- [OBJECTIVE] From the material below, return the lines from the one containing "name author: (Aubl.) Sagot" through the one containing "habitat: Savanna &" as a JSON list of strings, one string per line, leaving out blank lines.

· · ·

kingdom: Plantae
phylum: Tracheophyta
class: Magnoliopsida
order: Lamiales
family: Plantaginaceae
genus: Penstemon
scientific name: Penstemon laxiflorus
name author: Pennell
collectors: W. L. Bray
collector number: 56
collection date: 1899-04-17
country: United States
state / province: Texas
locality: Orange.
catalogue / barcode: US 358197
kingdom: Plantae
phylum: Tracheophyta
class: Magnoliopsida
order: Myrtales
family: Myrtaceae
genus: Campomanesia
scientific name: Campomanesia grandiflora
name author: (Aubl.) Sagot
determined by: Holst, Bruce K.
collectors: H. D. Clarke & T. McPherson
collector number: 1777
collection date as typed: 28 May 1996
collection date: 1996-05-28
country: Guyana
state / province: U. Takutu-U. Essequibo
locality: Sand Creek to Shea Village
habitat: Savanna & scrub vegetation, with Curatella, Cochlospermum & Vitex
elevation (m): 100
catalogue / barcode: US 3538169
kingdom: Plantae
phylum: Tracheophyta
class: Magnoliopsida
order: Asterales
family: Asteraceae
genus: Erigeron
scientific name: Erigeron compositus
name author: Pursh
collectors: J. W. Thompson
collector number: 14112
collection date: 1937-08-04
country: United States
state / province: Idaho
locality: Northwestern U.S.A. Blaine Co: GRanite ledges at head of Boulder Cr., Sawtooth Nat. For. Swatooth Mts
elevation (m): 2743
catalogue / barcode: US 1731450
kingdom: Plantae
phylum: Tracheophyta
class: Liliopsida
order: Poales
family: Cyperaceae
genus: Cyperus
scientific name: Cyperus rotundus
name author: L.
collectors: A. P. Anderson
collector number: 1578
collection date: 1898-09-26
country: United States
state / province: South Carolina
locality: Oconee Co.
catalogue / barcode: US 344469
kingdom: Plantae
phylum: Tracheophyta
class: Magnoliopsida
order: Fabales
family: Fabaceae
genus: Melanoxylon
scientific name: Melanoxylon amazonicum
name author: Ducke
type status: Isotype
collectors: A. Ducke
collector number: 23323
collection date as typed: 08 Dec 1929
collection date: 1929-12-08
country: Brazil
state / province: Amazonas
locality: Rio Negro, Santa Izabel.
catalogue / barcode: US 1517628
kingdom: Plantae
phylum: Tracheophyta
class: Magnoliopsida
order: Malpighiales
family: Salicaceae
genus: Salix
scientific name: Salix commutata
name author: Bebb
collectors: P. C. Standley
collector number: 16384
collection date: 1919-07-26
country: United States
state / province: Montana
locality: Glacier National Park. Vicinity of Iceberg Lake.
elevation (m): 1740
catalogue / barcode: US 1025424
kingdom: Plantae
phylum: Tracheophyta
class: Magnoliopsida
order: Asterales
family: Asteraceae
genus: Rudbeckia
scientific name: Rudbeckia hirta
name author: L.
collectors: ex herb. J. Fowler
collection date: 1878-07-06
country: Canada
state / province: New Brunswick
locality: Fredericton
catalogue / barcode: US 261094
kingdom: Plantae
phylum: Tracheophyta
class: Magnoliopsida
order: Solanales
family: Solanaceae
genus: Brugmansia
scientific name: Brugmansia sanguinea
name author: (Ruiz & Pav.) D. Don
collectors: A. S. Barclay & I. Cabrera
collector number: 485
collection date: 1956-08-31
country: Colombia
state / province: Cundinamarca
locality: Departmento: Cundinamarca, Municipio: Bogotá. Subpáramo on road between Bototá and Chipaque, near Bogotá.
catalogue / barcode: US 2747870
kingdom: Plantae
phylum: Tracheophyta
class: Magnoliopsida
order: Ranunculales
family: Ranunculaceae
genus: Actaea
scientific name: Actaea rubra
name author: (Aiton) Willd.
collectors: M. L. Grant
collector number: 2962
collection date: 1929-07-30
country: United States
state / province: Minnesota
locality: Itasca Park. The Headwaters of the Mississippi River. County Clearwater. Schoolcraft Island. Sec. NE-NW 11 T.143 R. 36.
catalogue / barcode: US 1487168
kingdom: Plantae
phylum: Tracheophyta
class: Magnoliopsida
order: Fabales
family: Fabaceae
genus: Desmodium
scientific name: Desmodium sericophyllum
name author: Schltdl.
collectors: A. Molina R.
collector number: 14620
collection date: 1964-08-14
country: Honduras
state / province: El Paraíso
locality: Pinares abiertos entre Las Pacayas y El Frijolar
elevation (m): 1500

· · ·

- [EXPECTED OUTPUT]
[
  "name author: (Aubl.) Sagot",
  "determined by: Holst, Bruce K.",
  "collectors: H. D. Clarke & T. McPherson",
  "collector number: 1777",
  "collection date as typed: 28 May 1996",
  "collection date: 1996-05-28",
  "country: Guyana",
  "state / province: U. Takutu-U. Essequibo",
  "locality: Sand Creek to Shea Village",
  "habitat: Savanna & scrub vegetation, with Curatella, Cochlospermum & Vitex"
]